The Department of Veterans Affairs has mostly met a new requirement, in place since March 31, that all of its laptop computers have encrypted hard drives. Currently, 99 percent laptops used by VA personnel are encrypted, according to CIO Roger Baker.
"We see on a regular basis reports that come in in our morning brief to the secretary that report a laptop that was stolen or a laptop that is missing for some reason," Baker told Federal News Radio (WFED AM-1500) in Washington.
In its most recent monthly report to Congress of data breaches, the VA said that 13 laptops went missing between June 4 and July 1. All had encrypted hard drives. "You can imagine the level of relief that a CIO has when every one of them says, 'But the laptop was encrypted,'" Baker said in the radio interview.
"In our world that means that it's not the CIO's problem anymore. It is a physical security issue for the protection of the device," he added. It also can save the department a lot of money. It costs about $1,000 for a new laptop with an encrypted hard drive, according to Baker. But a breach costs far more.
A 2006 breach involving personal information of more than 26 million veterans cost the VA $20 million in compensation for potential victims of identity theft. That incident prompted the new rule requiring encrypted hard drives.
VA does have methods for verifying that laptops said to be encrypted actually have the security in place. "What it enables us to do is see exactly what software is running and what's going on in every [computer] in our organization," Baker said. "You can make an awful-lot-closer-to-absolute statement when you have visibility to every device than you can by having to do a data call believe what you get out of 210 organizations," he added.
"There's just no way of making an absolute assertion that nothing has happened to the information unless they're encrypted."

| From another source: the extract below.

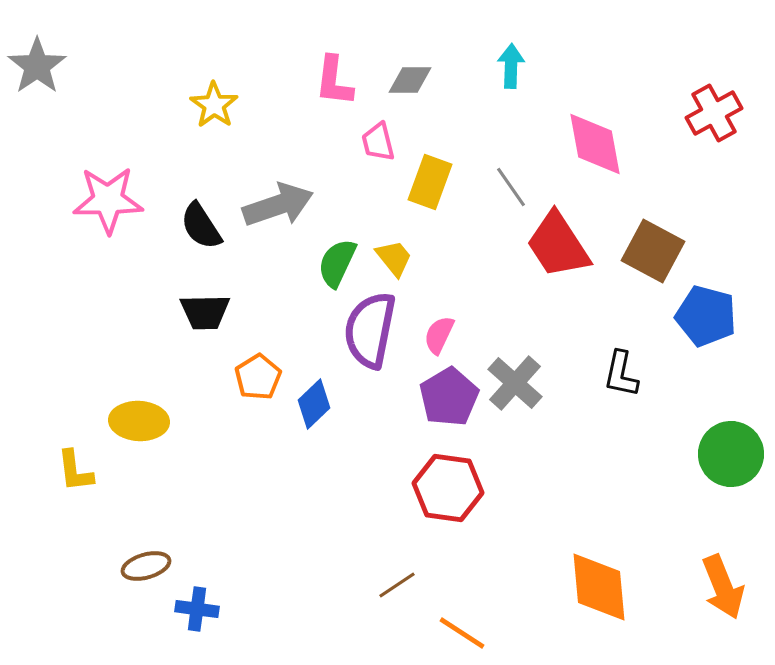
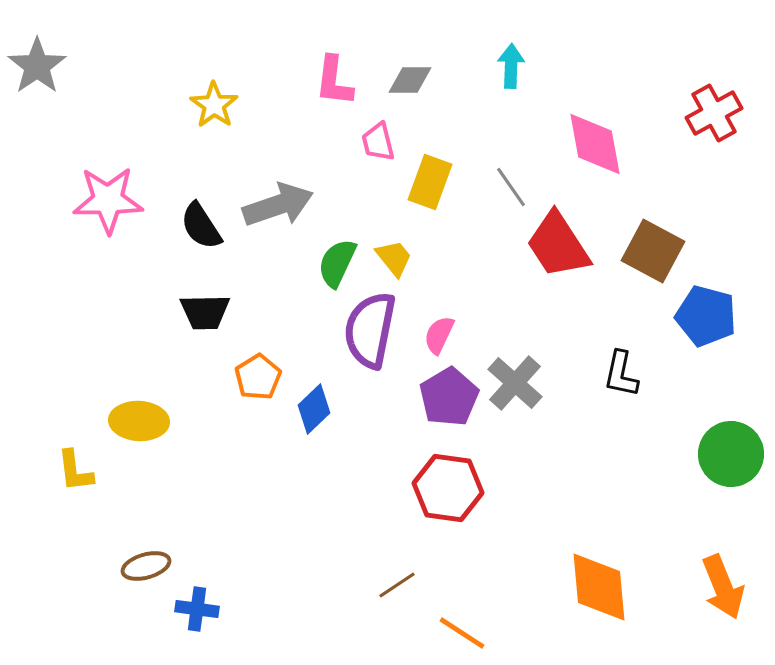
blue diamond: moved 5 px down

A handful of portable computers still are not encrypted and Baker said the VA is trying to identify the remaining 1 percent of unencrypted laptops and remedy the situation. The encryption rule does have some exceptions, too, such as for computers that are part of FDA-cleared medical equipment because modifying the hard drive might change how a medical device works.
The VA also recently has had what Baker called a "near-miss." It involved a laptop falling out of a VA clinician's car trunk that popped open. Fortunately, according to Baker, a military serviceman was driving immediately behind that car and retrieved the computer. Because the laptop was only in VA and military hands, the incident did not make the monthly security report, Baker said.
In the June report, department also reported five missing or stolen desktop PCs and 20 lost BlackBerry smartphones, but did not detail how those were dealt with. Enterprise-issued BlackBerrys can be remotely disabled.